Cool site and nice to have access to the data like this.

One quibble:

(Excludes cancelled trains with no arrival times)

There needs to be some sort of graph or metric that at least tells us how many trips were just shit-canned completely. Traditionally that has been the way the commuter rail operators have upped their on-time statistics - by just dumping out of the analysis canceled trips. "We weren't late - we just never showed up!" From the riders' perspective if the train arriving after your cancelled trip is on-time, you're still really friggin late from what you planned based on their schedule.

Yes, a cancelled train should use the following train for its arrival time, as well as counting that train separately, since that is the end result. For example, if train '123' was supposed to arrive at 8am but was cancelled, and the next train '456' arrived on time at 9am, train 123 was 60 minutes late, and 456 was on time. That illustrates the actual results, which is what we should want to know.
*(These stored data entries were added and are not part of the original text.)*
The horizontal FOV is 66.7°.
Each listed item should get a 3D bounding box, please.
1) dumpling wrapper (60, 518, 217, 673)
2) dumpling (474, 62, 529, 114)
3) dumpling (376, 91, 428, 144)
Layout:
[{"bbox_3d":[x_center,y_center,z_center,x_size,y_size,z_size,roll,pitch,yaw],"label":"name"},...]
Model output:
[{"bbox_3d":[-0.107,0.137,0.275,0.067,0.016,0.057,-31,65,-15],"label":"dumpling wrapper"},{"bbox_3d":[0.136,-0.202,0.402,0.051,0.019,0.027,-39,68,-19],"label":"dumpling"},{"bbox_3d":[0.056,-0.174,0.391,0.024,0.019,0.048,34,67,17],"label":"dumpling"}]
That a cancelled train should be in the more than 15 minutes late category, since in reality that run (say, train 0613) would be (at least) 24 hours late.

Or they could track cancelled trains. That's probably the better metric. There might be a good reason to cancel a train, but in the end it was cancelled, which has an effect.
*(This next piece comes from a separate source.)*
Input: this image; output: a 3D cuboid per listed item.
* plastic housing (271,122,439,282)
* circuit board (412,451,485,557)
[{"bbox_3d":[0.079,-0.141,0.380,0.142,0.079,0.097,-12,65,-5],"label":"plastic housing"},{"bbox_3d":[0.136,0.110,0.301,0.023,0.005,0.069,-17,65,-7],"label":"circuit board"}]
I would love for more pedantic specifics on what they count as "arrived". I'm on an awful lot of trains - maybe a majority of my inbounds - that pull out of Back Bay, and then sit on the tracks right at the curve before South Station for a while waiting for dispatch to clear a platform. We have not "arrived" as I can't get off the train. The doors open 10 minutes after the scheduled arrival time, delaying me from my next destination by that long. Is this on-time? The data says that "only" ~17% of inbounds on that line are >5min late, but that seems low.

I'm suspicious that they're counting arrivals as trains that pass the sensors at the curve (or radio pending arrival to dispatch) rather than physical unboardings.

Do you ride at rush hour? There could be a lot of empty off-peak trains which face less terminal congestion and pull up the average.

The site shows the raw data, so you can check the stats on the specific train you ride.

No show?

Same for the Old Colony lines (Kingston, Middleboro, Greenbush), maybe the data for these lines isn't available?